TASK PROMPT:
All of the data below is to be output without alteration.

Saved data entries
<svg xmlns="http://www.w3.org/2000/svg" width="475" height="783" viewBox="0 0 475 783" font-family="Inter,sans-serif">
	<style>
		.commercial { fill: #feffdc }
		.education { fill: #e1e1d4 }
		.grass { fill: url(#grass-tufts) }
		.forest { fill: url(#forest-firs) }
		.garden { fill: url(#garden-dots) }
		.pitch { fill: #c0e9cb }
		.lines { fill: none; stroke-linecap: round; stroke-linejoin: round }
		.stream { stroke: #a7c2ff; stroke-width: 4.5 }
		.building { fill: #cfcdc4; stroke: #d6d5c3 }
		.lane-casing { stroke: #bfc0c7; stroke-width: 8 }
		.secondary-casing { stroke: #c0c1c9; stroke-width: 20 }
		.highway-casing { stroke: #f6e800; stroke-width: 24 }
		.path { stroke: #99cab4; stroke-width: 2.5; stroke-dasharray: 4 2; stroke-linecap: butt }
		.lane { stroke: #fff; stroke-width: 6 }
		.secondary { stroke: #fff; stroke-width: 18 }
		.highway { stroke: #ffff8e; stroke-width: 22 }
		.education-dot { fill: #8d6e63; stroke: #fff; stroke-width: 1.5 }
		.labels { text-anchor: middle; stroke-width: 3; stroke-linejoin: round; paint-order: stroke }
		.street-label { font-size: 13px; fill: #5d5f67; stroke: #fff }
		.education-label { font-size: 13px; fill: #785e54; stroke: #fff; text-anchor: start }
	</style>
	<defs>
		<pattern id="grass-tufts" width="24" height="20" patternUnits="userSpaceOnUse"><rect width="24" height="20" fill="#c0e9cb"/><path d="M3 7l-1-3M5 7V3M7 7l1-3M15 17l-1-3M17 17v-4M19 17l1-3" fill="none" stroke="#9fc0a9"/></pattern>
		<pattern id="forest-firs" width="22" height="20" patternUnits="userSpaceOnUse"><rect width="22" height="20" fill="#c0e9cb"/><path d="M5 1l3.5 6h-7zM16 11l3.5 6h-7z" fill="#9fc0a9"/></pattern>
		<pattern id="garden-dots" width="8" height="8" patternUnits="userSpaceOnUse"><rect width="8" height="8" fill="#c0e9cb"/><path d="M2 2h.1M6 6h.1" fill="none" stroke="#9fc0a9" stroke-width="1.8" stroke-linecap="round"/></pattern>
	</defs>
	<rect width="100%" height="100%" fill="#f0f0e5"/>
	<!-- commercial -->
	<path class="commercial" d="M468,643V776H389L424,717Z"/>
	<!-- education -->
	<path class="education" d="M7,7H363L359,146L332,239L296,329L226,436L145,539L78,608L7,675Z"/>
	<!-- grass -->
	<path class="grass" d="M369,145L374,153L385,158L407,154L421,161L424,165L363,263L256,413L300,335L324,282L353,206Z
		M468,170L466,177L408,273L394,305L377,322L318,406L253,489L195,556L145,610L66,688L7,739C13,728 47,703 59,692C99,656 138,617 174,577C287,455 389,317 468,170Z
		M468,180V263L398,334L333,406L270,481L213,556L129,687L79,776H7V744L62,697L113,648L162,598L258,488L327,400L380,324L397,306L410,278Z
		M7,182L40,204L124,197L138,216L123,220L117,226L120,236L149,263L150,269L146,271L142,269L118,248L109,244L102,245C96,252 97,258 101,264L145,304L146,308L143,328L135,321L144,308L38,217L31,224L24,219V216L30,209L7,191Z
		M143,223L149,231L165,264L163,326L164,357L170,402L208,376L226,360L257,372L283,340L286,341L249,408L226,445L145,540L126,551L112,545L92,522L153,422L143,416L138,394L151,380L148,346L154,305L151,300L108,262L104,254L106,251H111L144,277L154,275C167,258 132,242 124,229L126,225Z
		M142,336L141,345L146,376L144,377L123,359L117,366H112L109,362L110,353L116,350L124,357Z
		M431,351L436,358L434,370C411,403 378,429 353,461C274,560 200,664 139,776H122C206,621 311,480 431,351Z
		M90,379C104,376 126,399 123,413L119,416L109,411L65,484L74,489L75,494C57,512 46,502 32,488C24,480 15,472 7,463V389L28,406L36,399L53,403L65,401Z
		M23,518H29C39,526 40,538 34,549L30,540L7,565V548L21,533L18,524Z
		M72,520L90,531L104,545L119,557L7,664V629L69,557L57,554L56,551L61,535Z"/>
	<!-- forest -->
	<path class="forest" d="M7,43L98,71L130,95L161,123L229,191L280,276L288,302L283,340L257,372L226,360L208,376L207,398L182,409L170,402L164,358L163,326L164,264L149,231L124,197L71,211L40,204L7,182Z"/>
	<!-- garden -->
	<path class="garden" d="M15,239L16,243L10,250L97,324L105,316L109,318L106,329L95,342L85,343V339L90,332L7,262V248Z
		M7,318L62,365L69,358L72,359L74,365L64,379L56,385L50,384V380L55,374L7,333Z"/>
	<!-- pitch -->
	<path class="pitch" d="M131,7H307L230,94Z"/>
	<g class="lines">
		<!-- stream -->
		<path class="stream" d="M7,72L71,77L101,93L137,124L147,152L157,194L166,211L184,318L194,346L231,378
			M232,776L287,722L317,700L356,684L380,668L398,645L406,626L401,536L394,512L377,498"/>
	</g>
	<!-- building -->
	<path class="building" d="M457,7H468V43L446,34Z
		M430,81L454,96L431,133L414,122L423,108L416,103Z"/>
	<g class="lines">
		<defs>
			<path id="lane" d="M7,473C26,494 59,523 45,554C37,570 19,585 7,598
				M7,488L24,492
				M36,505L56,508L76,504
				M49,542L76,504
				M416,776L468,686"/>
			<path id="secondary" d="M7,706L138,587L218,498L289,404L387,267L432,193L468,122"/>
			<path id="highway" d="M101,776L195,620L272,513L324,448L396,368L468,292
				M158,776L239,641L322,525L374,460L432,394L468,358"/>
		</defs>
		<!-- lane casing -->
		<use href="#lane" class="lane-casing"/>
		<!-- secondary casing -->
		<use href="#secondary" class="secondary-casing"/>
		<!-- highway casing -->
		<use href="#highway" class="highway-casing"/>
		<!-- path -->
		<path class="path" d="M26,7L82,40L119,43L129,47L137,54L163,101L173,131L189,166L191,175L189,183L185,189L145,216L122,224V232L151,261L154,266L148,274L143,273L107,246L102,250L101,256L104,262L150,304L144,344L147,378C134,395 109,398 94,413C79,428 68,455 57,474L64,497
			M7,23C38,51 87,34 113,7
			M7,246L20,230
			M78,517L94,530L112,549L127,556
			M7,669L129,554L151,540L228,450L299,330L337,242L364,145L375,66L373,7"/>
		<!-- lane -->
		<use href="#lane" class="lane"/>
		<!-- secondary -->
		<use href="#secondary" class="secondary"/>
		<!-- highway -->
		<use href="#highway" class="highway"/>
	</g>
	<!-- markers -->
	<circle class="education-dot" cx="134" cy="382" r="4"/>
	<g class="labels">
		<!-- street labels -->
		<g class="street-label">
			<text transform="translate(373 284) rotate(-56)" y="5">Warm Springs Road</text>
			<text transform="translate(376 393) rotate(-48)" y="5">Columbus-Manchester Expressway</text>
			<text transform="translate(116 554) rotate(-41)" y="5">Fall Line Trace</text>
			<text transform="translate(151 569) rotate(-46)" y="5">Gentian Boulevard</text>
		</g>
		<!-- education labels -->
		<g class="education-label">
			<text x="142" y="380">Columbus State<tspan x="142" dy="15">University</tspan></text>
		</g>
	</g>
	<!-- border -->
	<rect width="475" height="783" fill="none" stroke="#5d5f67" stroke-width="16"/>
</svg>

RESPONSE BOX:
<svg xmlns="http://www.w3.org/2000/svg" width="475" height="783" viewBox="0 0 475 783" font-family="Inter,sans-serif">
	<style>
		.commercial { fill: #feffdc }
		.education { fill: #e1e1d4 }
		.grass { fill: url(#grass-tufts) }
		.forest { fill: url(#forest-firs) }
		.garden { fill: url(#garden-dots) }
		.pitch { fill: #c0e9cb }
		.lines { fill: none; stroke-linecap: round; stroke-linejoin: round }
		.stream { stroke: #a7c2ff; stroke-width: 4.5 }
		.building { fill: #cfcdc4; stroke: #d6d5c3 }
		.lane-casing { stroke: #bfc0c7; stroke-width: 8 }
		.secondary-casing { stroke: #c0c1c9; stroke-width: 20 }
		.highway-casing { stroke: #f6e800; stroke-width: 24 }
		.path { stroke: #99cab4; stroke-width: 2.5; stroke-dasharray: 4 2; stroke-linecap: butt }
		.lane { stroke: #fff; stroke-width: 6 }
		.secondary { stroke: #fff; stroke-width: 18 }
		.highway { stroke: #ffff8e; stroke-width: 22 }
		.education-dot { fill: #8d6e63; stroke: #fff; stroke-width: 1.5 }
		.labels { text-anchor: middle; stroke-width: 3; stroke-linejoin: round; paint-order: stroke }
		.street-label { font-size: 13px; fill: #5d5f67; stroke: #fff }
		.education-label { font-size: 13px; fill: #785e54; stroke: #fff; text-anchor: start }
	</style>
	<defs>
		<pattern id="grass-tufts" width="24" height="20" patternUnits="userSpaceOnUse"><rect width="24" height="20" fill="#c0e9cb"/><path d="M3 7l-1-3M5 7V3M7 7l1-3M15 17l-1-3M17 17v-4M19 17l1-3" fill="none" stroke="#9fc0a9"/></pattern>
		<pattern id="forest-firs" width="22" height="20" patternUnits="userSpaceOnUse"><rect width="22" height="20" fill="#c0e9cb"/><path d="M5 1l3.5 6h-7zM16 11l3.5 6h-7z" fill="#9fc0a9"/></pattern>
		<pattern id="garden-dots" width="8" height="8" patternUnits="userSpaceOnUse"><rect width="8" height="8" fill="#c0e9cb"/><path d="M2 2h.1M6 6h.1" fill="none" stroke="#9fc0a9" stroke-width="1.8" stroke-linecap="round"/></pattern>
	</defs>
	<rect width="100%" height="100%" fill="#f0f0e5"/>
	<!-- commercial -->
	<path class="commercial" d="M468,643V776H389L424,717Z"/>
	<!-- education -->
	<path class="education" d="M7,7H363L359,146L332,239L296,329L226,436L145,539L78,608L7,675Z"/>
	<!-- grass -->
	<path class="grass" d="M369,145L374,153L385,158L407,154L421,161L424,165L363,263L256,413L300,335L324,282L353,206Z
		M468,170L466,177L408,273L394,305L377,322L318,406L253,489L195,556L145,610L66,688L7,739C13,728 47,703 59,692C99,656 138,617 174,577C287,455 389,317 468,170Z
		M468,180V263L398,334L333,406L270,481L213,556L129,687L79,776H7V744L62,697L113,648L162,598L258,488L327,400L380,324L397,306L410,278Z
		M7,182L40,204L124,197L138,216L123,220L117,226L120,236L149,263L150,269L146,271L142,269L118,248L109,244L102,245C96,252 97,258 101,264L145,304L146,308L143,328L135,321L144,308L38,217L31,224L24,219V216L30,209L7,191Z
		M143,223L149,231L165,264L163,326L164,357L170,402L208,376L226,360L257,372L283,340L286,341L249,408L226,445L145,540L126,551L112,545L92,522L153,422L143,416L138,394L151,380L148,346L154,305L151,300L108,262L104,254L106,251H111L144,277L154,275C167,258 132,242 124,229L126,225Z
		M142,336L141,345L146,376L144,377L123,359L117,366H112L109,362L110,353L116,350L124,357Z
		M431,351L436,358L434,370C411,403 378,429 353,461C274,560 200,664 139,776H122C206,621 311,480 431,351Z
		M90,379C104,376 126,399 123,413L119,416L109,411L65,484L74,489L75,494C57,512 46,502 32,488C24,480 15,472 7,463V389L28,406L36,399L53,403L65,401Z
		M23,518H29C39,526 40,538 34,549L30,540L7,565V548L21,533L18,524Z
		M72,520L90,531L104,545L119,557L7,664V629L69,557L57,554L56,551L61,535Z"/>
	<!-- forest -->
	<path class="forest" d="M7,43L98,71L130,95L161,123L229,191L280,276L288,302L283,340L257,372L226,360L208,376L207,398L182,409L170,402L164,358L163,326L164,264L149,231L124,197L71,211L40,204L7,182Z"/>
	<!-- garden -->
	<path class="garden" d="M15,239L16,243L10,250L97,324L105,316L109,318L106,329L95,342L85,343V339L90,332L7,262V248Z
		M7,318L62,365L69,358L72,359L74,365L64,379L56,385L50,384V380L55,374L7,333Z"/>
	<!-- pitch -->
	<path class="pitch" d="M131,7H307L230,94Z"/>
	<g class="lines">
		<!-- stream -->
		<path class="stream" d="M7,72L71,77L101,93L137,124L147,152L157,194L166,211L184,318L194,346L231,378
			M232,776L287,722L317,700L356,684L380,668L398,645L406,626L401,536L394,512L377,498"/>
	</g>
	<!-- building -->
	<path class="building" d="M457,7H468V43L446,34Z
		M430,81L454,96L431,133L414,122L423,108L416,103Z"/>
	<g class="lines">
		<defs>
			<path id="lane" d="M7,473C26,494 59,523 45,554C37,570 19,585 7,598
				M7,488L24,492
				M36,505L56,508L76,504
				M49,542L76,504
				M416,776L468,686"/>
			<path id="secondary" d="M7,706L138,587L218,498L289,404L387,267L432,193L468,122"/>
			<path id="highway" d="M101,776L195,620L272,513L324,448L396,368L468,292
				M158,776L239,641L322,525L374,460L432,394L468,358"/>
		</defs>
		<!-- lane casing -->
		<use href="#lane" class="lane-casing"/>
		<!-- secondary casing -->
		<use href="#secondary" class="secondary-casing"/>
		<!-- highway casing -->
		<use href="#highway" class="highway-casing"/>
		<!-- path -->
		<path class="path" d="M26,7L82,40L119,43L129,47L137,54L163,101L173,131L189,166L191,175L189,183L185,189L145,216L122,224V232L151,261L154,266L148,274L143,273L107,246L102,250L101,256L104,262L150,304L144,344L147,378C134,395 109,398 94,413C79,428 68,455 57,474L64,497
			M7,23C38,51 87,34 113,7
			M7,246L20,230
			M78,517L94,530L112,549L127,556
			M7,669L129,554L151,540L228,450L299,330L337,242L364,145L375,66L373,7"/>
		<!-- lane -->
		<use href="#lane" class="lane"/>
		<!-- secondary -->
		<use href="#secondary" class="secondary"/>
		<!-- highway -->
		<use href="#highway" class="highway"/>
	</g>
	<!-- markers -->
	<circle class="education-dot" cx="134" cy="382" r="4"/>
	<g class="labels">
		<!-- street labels -->
		<g class="street-label">
			<text transform="translate(373 284) rotate(-56)" y="5">Warm Springs Road</text>
			<text transform="translate(376 393) rotate(-48)" y="5">Columbus-Manchester Expressway</text>
			<text transform="translate(116 554) rotate(-41)" y="5">Fall Line Trace</text>
			<text transform="translate(151 569) rotate(-46)" y="5">Gentian Boulevard</text>
		</g>
		<!-- education labels -->
		<g class="education-label">
			<text x="142" y="380">Columbus State<tspan x="142" dy="15">University</tspan></text>
		</g>
	</g>
	<!-- border -->
	<rect width="475" height="783" fill="none" stroke="#5d5f67" stroke-width="16"/>
</svg>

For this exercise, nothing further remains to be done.